[Stored data entries]
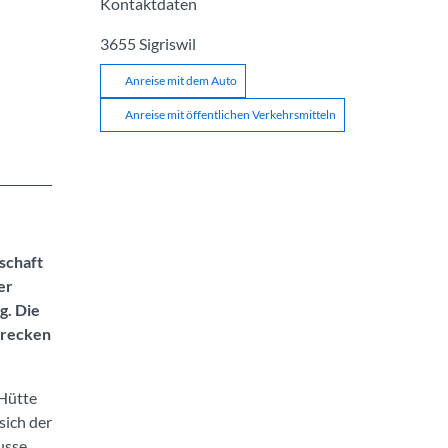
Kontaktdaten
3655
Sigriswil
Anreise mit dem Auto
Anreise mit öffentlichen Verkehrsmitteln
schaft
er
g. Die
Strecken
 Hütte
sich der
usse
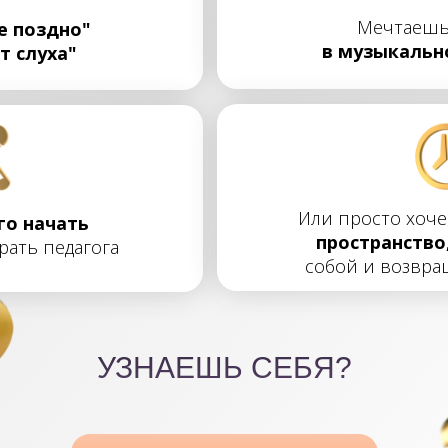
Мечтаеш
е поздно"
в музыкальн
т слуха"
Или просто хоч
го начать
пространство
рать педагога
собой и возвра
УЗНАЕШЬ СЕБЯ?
--
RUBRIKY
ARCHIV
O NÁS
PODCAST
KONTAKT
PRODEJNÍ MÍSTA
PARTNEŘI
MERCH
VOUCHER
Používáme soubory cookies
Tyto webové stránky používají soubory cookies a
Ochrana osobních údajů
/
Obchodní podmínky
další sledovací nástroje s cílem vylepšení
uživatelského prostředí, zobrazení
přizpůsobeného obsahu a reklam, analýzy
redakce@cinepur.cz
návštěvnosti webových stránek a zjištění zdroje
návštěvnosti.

## Job item
Wherever a line in the records contains the word "Anreise", copy that line.

## Written response
Anreise mit dem Auto
Anreise mit öffentlichen Verkehrsmitteln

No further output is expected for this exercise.